10 BİN TL SERMAYELİ FİRMA
Avukat oğul araştırır. Onun iddialarına göre, yönetici ve bazı
malikler, ana yapının yıkılarak kat karşılığı inşaat yapılması için
yüklenicilerle görüşmeler yapmıştır. Ulaştığı bilgelere göre bazı
kişiler yüklenicilerden kat maliklerini ikna etmeleri karşılığında
yapılması planlanan yeni binadaki 12 adet dubleks daireden 6
adedini istemiştir.
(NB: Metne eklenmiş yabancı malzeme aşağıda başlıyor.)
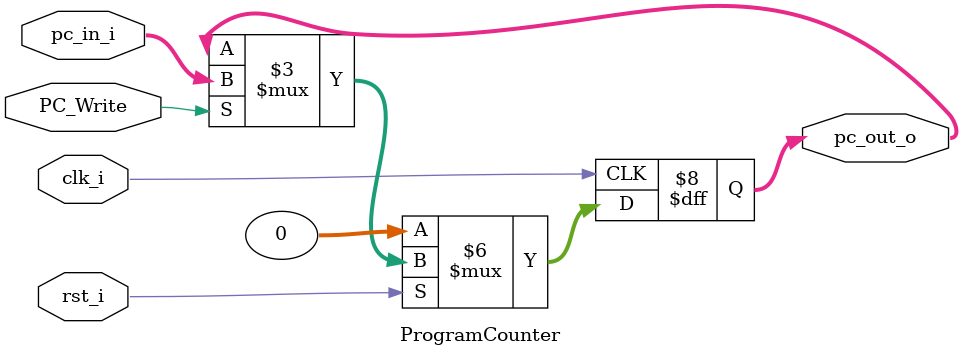
<source format=v>

module ProgramCounter(
    clk_i,
    rst_i,
    pc_in_i,
    PC_Write,
    pc_out_o
  );

  //I/O ports
  input           clk_i;
  input	          rst_i;
  input           PC_Write;
  input  [32-1:0] pc_in_i;
  output [32-1:0] pc_out_o;

  //Internal Signals
  reg    [32-1:0] pc_out_o;

  //Parameter


  //Main function
  always @(posedge clk_i)
  begin
    if(~rst_i)
      pc_out_o <= 0;
    else if(PC_Write)
      pc_out_o <= pc_in_i;
  end

endmodule






</source>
Yönetici ve bazı malikler toplu halde bir karar
alınmadığı halde bir firma ile anlaşıp üstüne bir de bağlayıcı ön
protokol anlaşması imzalamışlardır. Avukat araştırmalarını
sürdürür. Protokolde, kat karşılığı inşaat sözleşmesinin en esaslı
unsuru olan bedel, yani yükleniciye yapacağı inşaat karşılığında
devir edilecek arsa payının miktarı, ne zaman ve nasıl, ne şekilde
yapılacağı, yüklenicinin edimini zamanında ve layıkıyla yapmaması
halinde, örneğin işi terk etmesi, acz içine düşmesi, ayıplı mal
teslimi gibi durumlar için vermesi gereken teminat vs. gibi önemli
hususlar hiçbir düzenlemede yoktur. Üstelik protokolün
imzalandığı firma o güne kadar sadece bir inşaat yapmıştır ve
sermayesi de sadece
10 bin TL’dir.
CAYMA CEZASI 2 MİLYON TL
Kat malikleri tek tek imzaya davet edilir. İmza karşılığında her birine 25 bin TL ödenir. Bu ödemelerin fotoğrafçı yöneticinin hesabından yapılması ise ilginçtir. Maliklerin çoğunluğu protokol vs hiç incelemeden sadece 25 bin liranın karşılığında imza atar. Oysa imzaladıkları protokolden caymaları başka müteahhitlerle görüşmeleri halinde 2 milyon lira tazminat ödemek zorunda oldukları bilgisi yer almaktadır. Avukat ve ailesi iki diğer malikle birlikte dava yoluna gider. Müteahhit firmanın güvenilir olmadığını, hisse paylarının adil dağılmadığını, sözleşmeye uyulmadığı durumda yasal olarak hiçbir güvencelerinin olmadığını iddia etmektedir.